# Text to read
# # #

Making me greatly loved for all I am. My good, and even my bad.

With a love that blesses and soothes in ways I cannot count.  Countless points of love touching my life, flooding my soul, refreshing my heart.

In the quiet things done for me when no one save The One is looking.

And the long hours of prayer which cover me like a comforter, downy warm.

Gentle teachings from God’s Word.

And that certain soft look in his eyes that I have seen not only in moments of sheer bliss, but in the harder times, too.

For all of this and so much more, there are no earthly words with which to utter profound enough thanks.

Only humble, hushed gratitude lived out daily…

I thank my God always concerning you, Michael, for the grace of God which was given you in Christ Jesus
1 Corinthians 1:4

But in those moments after darkness, when for a time I have chosen to shut my eyes to the Light, I am especially grateful for a man who loves and serves Jesus Christ above himself.

A man who lays down his life for me, to present me without spot, wrinkle or blemish before a Holy God.

Moments when I haven’t done my best, when I’ve disappointed both God and husband. These are the beautiful moments, when I see with heart wrenching clarity, the love of Christ in the words and actions of the man whose name I bear.

# # #

# Written exercise
Copy the gratitude text between "But in those" and "name I bear.", inclusive, and substitute "flaw" for "blemish". The rows that come next aren't needed.

[Dataset items]
# # #

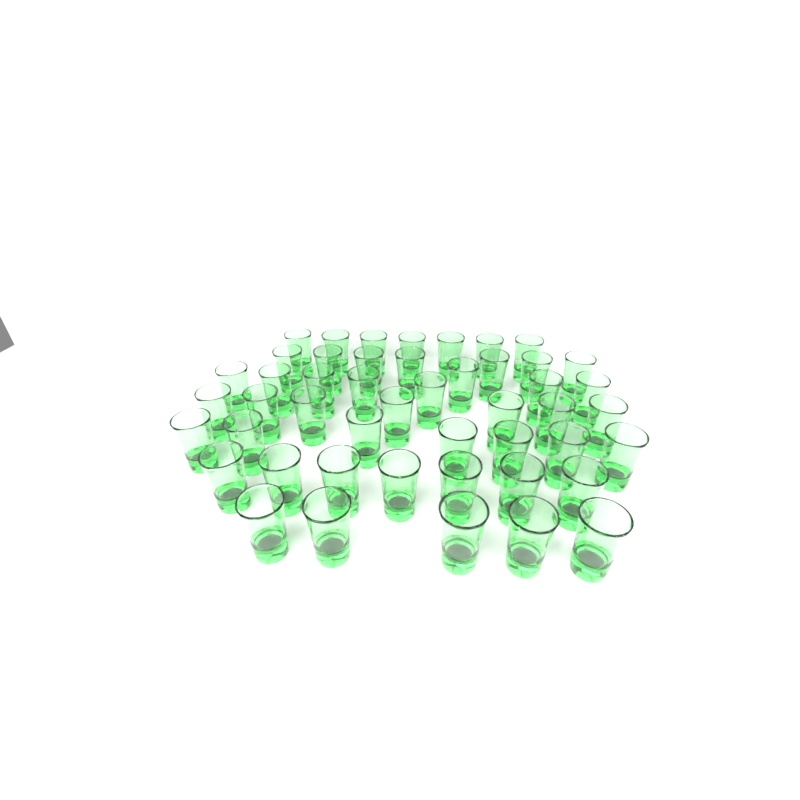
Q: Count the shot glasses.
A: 48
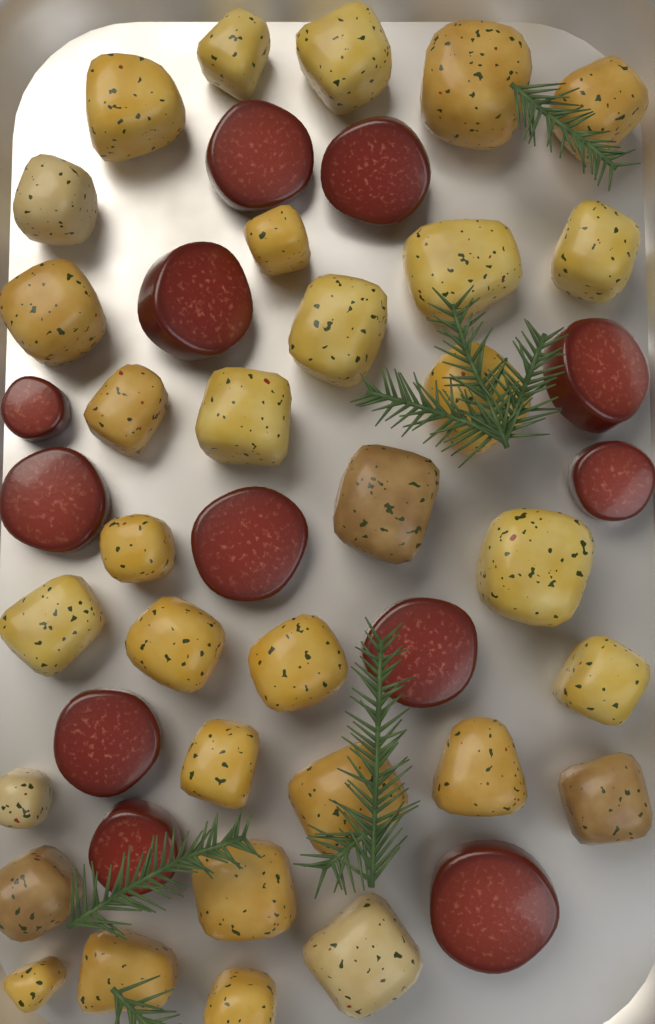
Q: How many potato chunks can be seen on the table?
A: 32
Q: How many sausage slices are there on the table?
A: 12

# # #

# Output of the exercise
But in those moments after darkness, when for a time I have chosen to shut my eyes to the Light, I am especially grateful for a man who loves and serves Jesus Christ above himself.

A man who lays down his life for me, to present me without spot, wrinkle or flaw before a Holy God.

Moments when I haven’t done my best, when I’ve disappointed both God and husband. These are the beautiful moments, when I see with heart wrenching clarity, the love of Christ in the words and actions of the man whose name I bear.